Grief, God, and the Quiet Holiness of Missing Someone
Grief isn’t a detour—it’s part of the love story. In this heartfelt reflection, therapist Jessica Hutchison shares how losing her father led her to an unexpected faith journey, including her confirmation into the Catholic Church, and how grief and love are more intertwined than we realize—especially in light of recent news surrounding the Pope’s passing.
Grief Is Part of the Love Story
I wasn’t expecting to feel this much.
That’s the thing about grief—it sneaks in when we least expect it. One moment you’re moving through your day, doing what needs to be done, and the next, you’re stopped in your tracks by a wave of emotion you didn’t see coming. It catches you off guard. It humbles you. It reminds you just how deeply you loved.
Shortly after the news of Pope Francis's passing, I found myself reflecting even more on the nature of grief and faith. The loss of a spiritual leader—someone whose presence has quietly anchored millions—stirs something personal in so many of us. For me, it reminded me how intertwined grief and belief can be. How sometimes, the one thing we’ve been pushing away is actually the one thing we need the most.
What I’ve learned—through the loss of my dad, and through walking alongside so many others navigating grief—is that grief is sacred. It’s not something to be rushed or fixed. There’s a quiet holiness in missing someone so deeply. A stillness that doesn’t demand answers or solutions—only presence.
Grief invites us to slow down. To simply stay.
It asks us to show up—to ourselves, and one another. To sit in the silence, even when it’s uncomfortable. Because love doesn’t disappear when someone dies. It shifts. It softens. It finds new ways to live on in us.
Grief isn’t a detour. It’s not a sign that something has gone wrong. It’s part of the love story.

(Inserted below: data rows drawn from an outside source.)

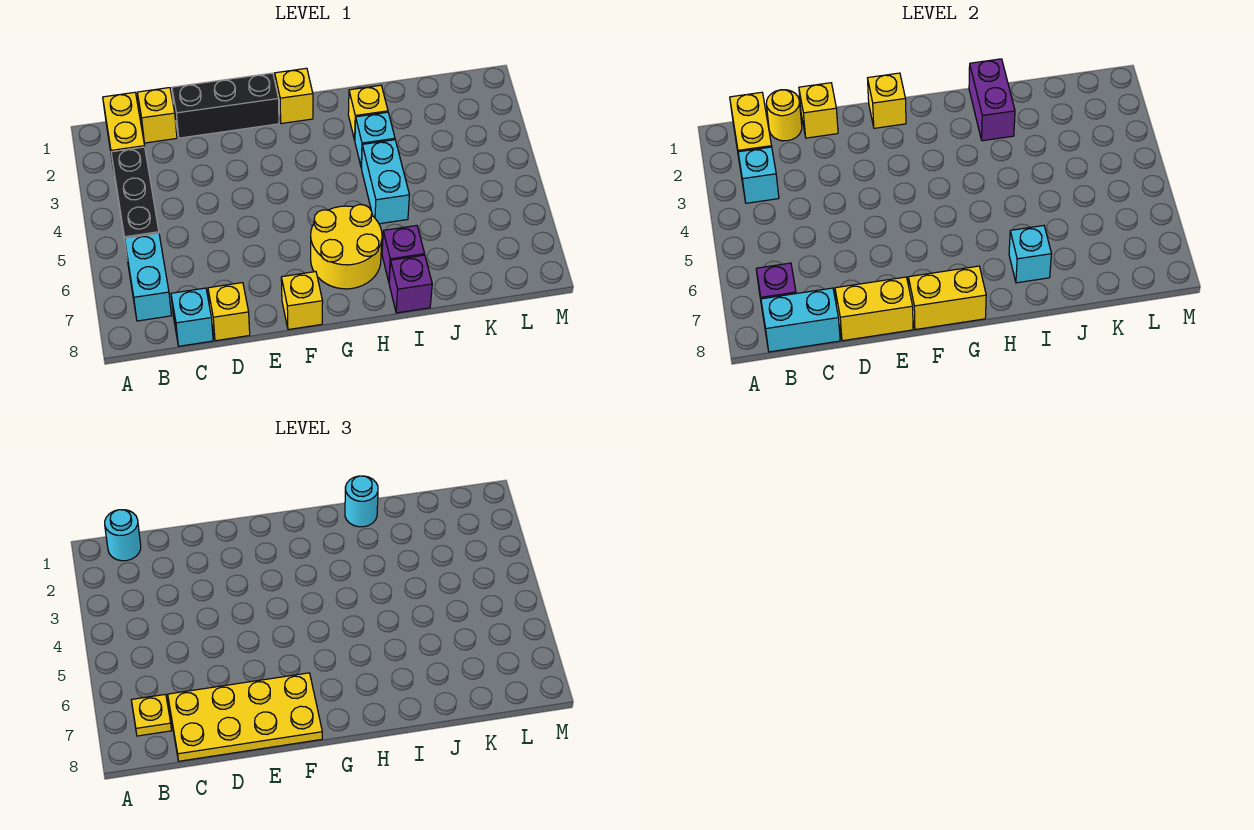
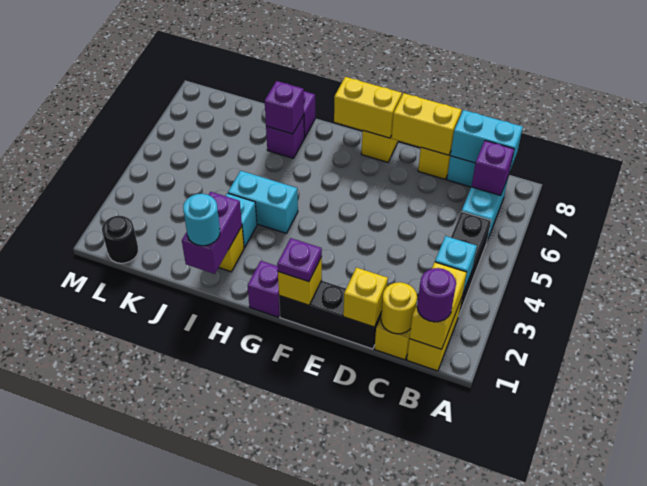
cyan 1x1 round brick [105,510,141,561] -> purple 1x1 round brick [417,268,456,322]
yellow 1x1 plate [131,694,171,736] -> none
yellow 2x4 plate [168,673,322,761] -> none
none -> purple 1x1 plate [277,238,322,282]
yellow 1x1 brick [275,68,313,124] -> purple 1x1 brick [248,261,280,317]
yellow 2x2 round brick [311,205,382,289] -> none
cyan 1x2 brick [362,140,409,224] -> cyan 1x2 brick turned to [228,171,298,233]
cyan 1x1 brick [1009,226,1052,283] -> purple 1x1 brick [265,81,304,134]
none -> black 1x1 round brick [102,216,138,263]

That’s what I’ve come to understand more deeply in recent years. I recently made a decision I never expected to make: I chose to be confirmed into the Catholic Church. It wasn’t part of my plan. In fact, it was something that I rejected for most of my life. My father was a Catholic man who often found himself conflicted by the teachings of the church throughout my childhood. Upon his passing, I was told that he came back to his faith in the months leading up to his death. I’d kept Catholicism at arm’s length for a long time. But grief has a way of opening us—of cracking something in us wide enough to let something new in.
What came in for me was faith; what I once rejected ended up being the one thing that I needed the most.
Not blind certainty, but a quiet, steady belief that I wasn’t walking this road alone. That my dad, in some mysterious way, was still with me. That God was still with me. And that maybe the stillness I’d been sitting in wasn’t empty at all—it was sacred.
So if you’re feeling it today—if the ache is loud or the tears are close—I want you to know you’re not alone. I’m with you in it.
And I promise: there’s no shame in missing them. There’s something sacred in the missing.